__TEXTO DO EXERCÍCIO__.

CONCLUSÃO
«Um pouco de informação, o encontro fortuito de uma produção artística,
alimentam sem dúvida o espírito de criação. Mas uma excessiva
informação, um demasiado arreigamento pelas produções de arte, podem
esterilizá-lo».
«O desejo de ser aceite e admirado revela-se muito próximo do de chocar
e de provocar escândalo; de um para o outro vai um pequeno passo, que
nem sempre é claramente pressentido».
Jean Dubuffet
Na falta de outro título mais sugestivo, concluo com a
conclusão (perdoe-se o pleonasmo). Tentarei aqui realizar não só o
balanço do que foi escrito – neste sentido, o capítulo será uma espécie
de conclusão das conclusões – mas também abordar algumas das ideias que,
no desenrolar da escrita, ficaram pacientemente à espera de uma
oportunidade para se manifestarem.
Na primeira parte destes escritos insisti no facto do
universo de incidência da investigação não se circunscrever à imagística
do moliceiro. Propus, em contrapartida, como objecto de estudo TODOS os
sinais (icónicos ou verbais) apostos nas embarcações tradicionais da Ria
de Aveiro. Por extensão foi necessário aflorar, mais que uma vez,
exemplares vizinhos daquelas, nomeadamente os barcos de mar (Arte da
Xávega) e cangas vareiras.
Este alargamento do objecto de estudo permitiu, através
da recolha de imagens:
1. – a detecção de uma linha emblemática sobretudo nas
proas das bateiras;
2. – a detecção de um conjunto coerente de signos
icónicos e verbais, sobretudo nas bateiras chinchorras e, por
paralelismo, no barco de mar;
3. – a análise estrutural da imagística do moliceiro;
4. – a verificação da permeabilidade geral da imagística
às modificações sociais «exteriores»;
5. – a verificação de mútuas influências gráficas entre
as embarcações da ria, segundo uma espécie de emulação estética.

Registos de dados
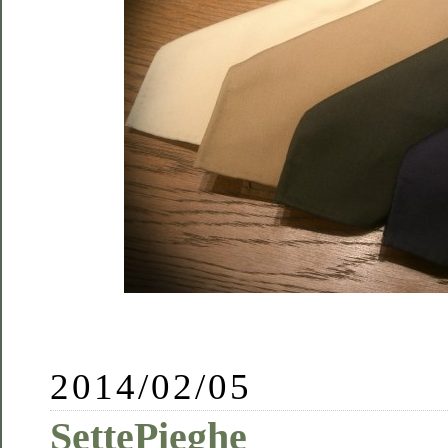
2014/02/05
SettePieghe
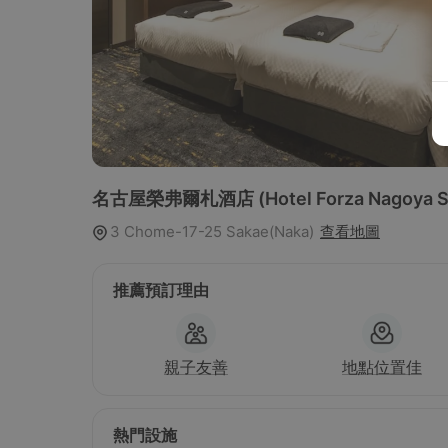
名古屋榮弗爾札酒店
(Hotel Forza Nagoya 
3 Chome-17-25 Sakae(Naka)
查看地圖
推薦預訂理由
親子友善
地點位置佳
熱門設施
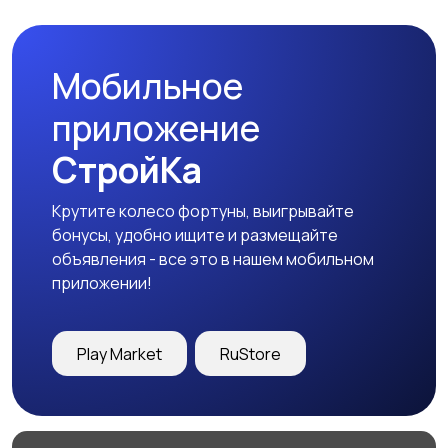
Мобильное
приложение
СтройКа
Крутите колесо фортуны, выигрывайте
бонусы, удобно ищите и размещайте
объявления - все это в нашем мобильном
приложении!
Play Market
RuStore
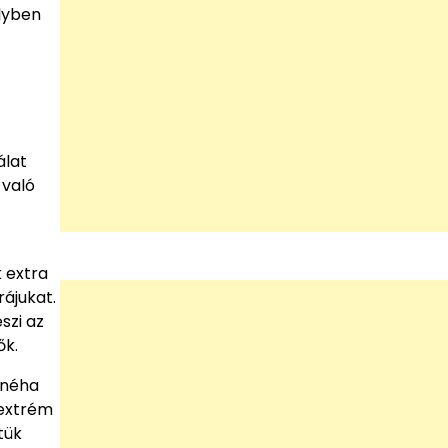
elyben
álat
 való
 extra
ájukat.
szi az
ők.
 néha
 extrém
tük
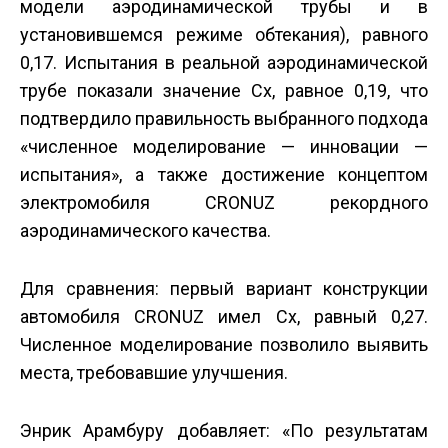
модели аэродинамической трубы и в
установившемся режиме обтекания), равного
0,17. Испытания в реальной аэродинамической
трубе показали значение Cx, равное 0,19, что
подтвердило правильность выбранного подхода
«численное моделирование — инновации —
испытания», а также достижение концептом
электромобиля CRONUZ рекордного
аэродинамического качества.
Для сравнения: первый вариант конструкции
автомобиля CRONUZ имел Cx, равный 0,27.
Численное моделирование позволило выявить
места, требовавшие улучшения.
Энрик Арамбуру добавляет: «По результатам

...

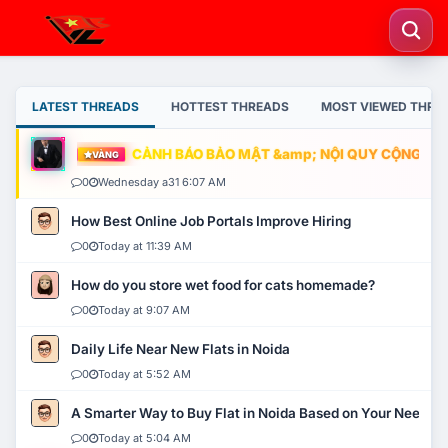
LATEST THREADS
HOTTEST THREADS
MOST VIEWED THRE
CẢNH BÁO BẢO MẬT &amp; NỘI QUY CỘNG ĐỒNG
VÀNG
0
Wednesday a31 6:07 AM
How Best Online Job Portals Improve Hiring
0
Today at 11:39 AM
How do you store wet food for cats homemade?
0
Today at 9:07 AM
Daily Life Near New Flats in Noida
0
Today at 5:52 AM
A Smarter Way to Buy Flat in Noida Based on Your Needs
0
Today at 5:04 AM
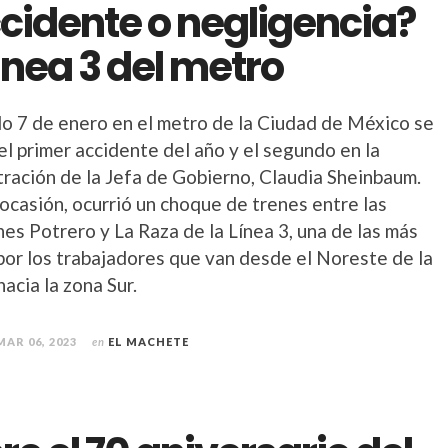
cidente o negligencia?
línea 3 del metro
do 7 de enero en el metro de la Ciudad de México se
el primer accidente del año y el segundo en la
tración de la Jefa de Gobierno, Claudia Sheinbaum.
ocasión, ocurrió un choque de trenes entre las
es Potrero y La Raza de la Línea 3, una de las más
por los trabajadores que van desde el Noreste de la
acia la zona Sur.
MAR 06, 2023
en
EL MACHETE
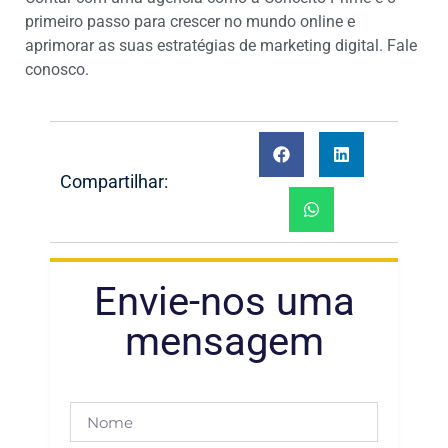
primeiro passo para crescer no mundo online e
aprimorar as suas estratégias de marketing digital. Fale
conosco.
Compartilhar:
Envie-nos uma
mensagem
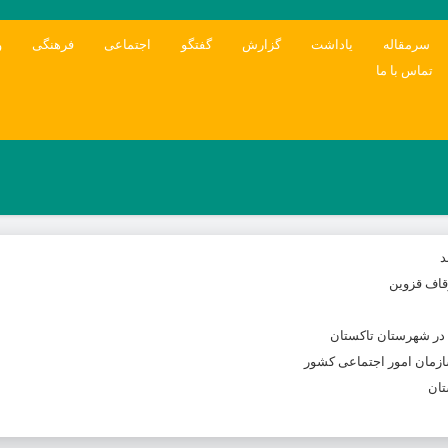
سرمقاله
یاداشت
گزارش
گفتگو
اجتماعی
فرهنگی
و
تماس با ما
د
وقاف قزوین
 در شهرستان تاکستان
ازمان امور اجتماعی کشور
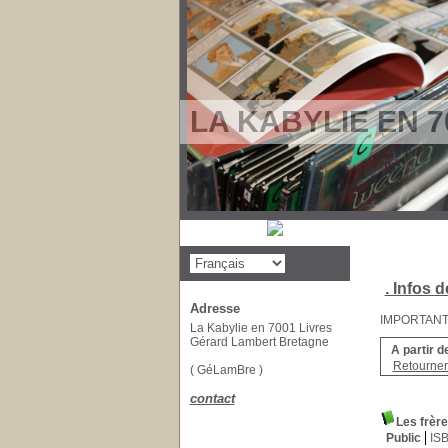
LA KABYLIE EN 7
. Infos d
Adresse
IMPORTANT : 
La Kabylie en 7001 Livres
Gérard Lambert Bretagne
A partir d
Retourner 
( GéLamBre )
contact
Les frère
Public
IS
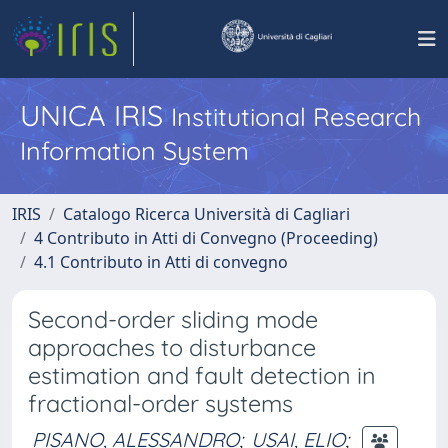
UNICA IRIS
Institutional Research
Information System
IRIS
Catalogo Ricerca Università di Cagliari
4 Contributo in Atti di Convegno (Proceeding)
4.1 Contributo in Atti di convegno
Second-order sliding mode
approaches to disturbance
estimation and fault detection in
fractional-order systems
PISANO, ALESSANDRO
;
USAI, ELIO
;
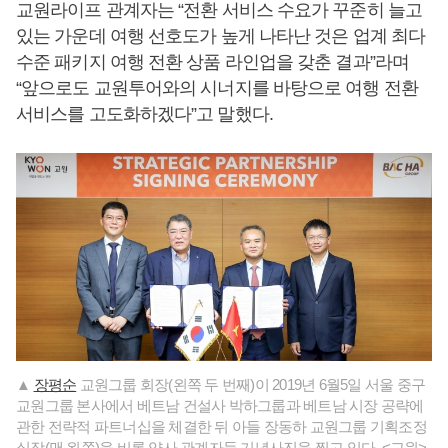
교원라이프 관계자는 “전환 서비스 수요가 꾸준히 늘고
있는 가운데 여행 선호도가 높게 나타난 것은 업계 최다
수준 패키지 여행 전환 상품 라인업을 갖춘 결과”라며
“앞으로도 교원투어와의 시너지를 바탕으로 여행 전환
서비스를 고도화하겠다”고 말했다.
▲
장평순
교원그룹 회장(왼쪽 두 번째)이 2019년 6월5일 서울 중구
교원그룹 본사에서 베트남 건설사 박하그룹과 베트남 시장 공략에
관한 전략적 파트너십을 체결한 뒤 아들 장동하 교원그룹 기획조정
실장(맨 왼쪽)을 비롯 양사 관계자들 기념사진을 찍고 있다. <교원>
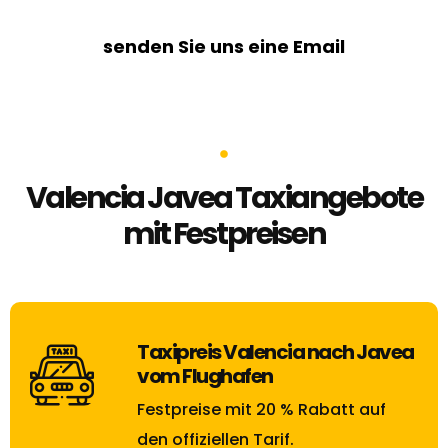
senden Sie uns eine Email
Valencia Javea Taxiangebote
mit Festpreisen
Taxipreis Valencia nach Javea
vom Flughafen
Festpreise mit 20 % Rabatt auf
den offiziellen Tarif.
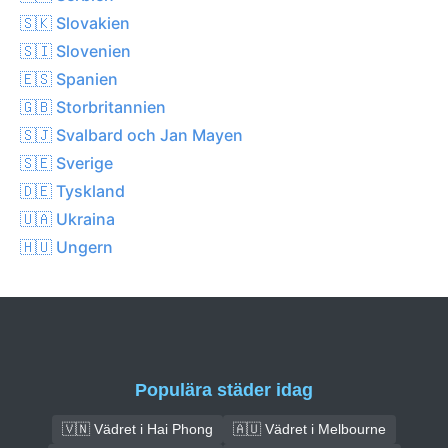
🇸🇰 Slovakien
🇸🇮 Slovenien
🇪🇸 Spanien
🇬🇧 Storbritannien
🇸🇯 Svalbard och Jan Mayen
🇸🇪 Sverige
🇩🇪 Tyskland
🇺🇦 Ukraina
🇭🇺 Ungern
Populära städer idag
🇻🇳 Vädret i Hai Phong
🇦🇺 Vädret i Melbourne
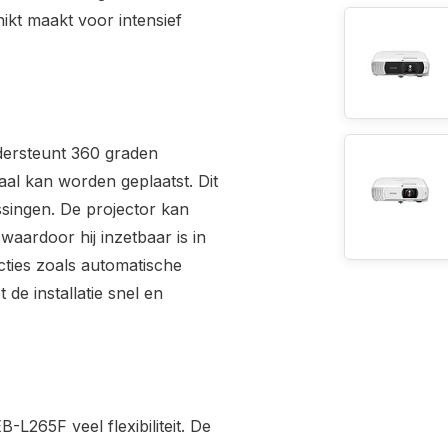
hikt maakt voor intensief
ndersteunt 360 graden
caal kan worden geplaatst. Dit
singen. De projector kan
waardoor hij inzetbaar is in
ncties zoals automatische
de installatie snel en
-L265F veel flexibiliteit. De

__ENUNCIADO__.
Enumere tudo o que, segundo o texto sobre as embarcações da Ria de Aveiro, o alargamento do objecto de estudo permitiu através da recolha de imagens.

__RESPOSTA__.
- A detecção de uma linha emblemática, sobretudo nas proas das bateiras.
- A detecção de um conjunto coerente de signos icónicos e verbais, sobretudo nas bateiras chinchorras e, por paralelismo, no barco de mar.
- A análise estrutural da imagística do moliceiro.
- A verificação da permeabilidade geral da imagística às modificações sociais «exteriores».
- A verificação de mútuas influências gráficas entre as embarcações da ria, segundo uma espécie de emulação estética.